The proposed legislation seeks to outlaw practices and symbols associated with Islam, labeling it as an authoritarian ideology. The bill would enforce a comprehensive prohibition on various aspects of Muslim cultural expression, including the wearing of religious garments, the distribution and possession of the Quran and the operation of mosques. Those found in breach of this law would face a maximum sentence of five years in prison. The law was proposed five years ago but has yet to garner votes in the lower parliament. It has remained under review until now.

This decision was made to reopen discussions for establishing a new government following the November elections. The strategic action may help the PVV party gain a new political partner.

Pieter Omtzigt, head of the NSC coalition, has raised issues regarding the compatibility of Wilders’ policies with the Dutch Constitution, particularly concerning basic human rights and freedom of religion.

After an election that saw the PVV party win a substantial number of parliamentary seats and demonstrated the necessity for coalition partners, Wilders has assured that any legislation put forward would be modified to conform to the current Constitution.

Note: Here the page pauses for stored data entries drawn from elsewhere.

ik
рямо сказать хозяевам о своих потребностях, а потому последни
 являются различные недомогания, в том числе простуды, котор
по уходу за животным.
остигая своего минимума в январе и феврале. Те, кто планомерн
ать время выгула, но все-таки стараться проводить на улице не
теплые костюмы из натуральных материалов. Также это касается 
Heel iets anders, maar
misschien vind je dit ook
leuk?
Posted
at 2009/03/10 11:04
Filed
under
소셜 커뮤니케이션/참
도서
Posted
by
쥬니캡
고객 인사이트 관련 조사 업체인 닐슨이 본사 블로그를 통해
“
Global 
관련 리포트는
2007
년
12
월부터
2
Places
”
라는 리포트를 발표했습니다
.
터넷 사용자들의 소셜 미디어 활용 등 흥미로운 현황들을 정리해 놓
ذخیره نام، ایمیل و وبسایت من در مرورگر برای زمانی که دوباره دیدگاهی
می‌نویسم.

In 2019, the State Council, an independent body responsible for evaluating legislation, recommended the permanent withdrawal of the proposed law. The Council concluded that the law was fundamentally at odds with democratic principles, constitutional mandates, and essential human rights.

In the next few days, representatives from four organizations, among them the PVV and NSC, will convene at a private venue, out of reach of the press, to engage in a series of negotiations expected to last a week. These discussions aim to finalize a detailed report summarizing the advancements achieved, which is scheduled to be released in early February.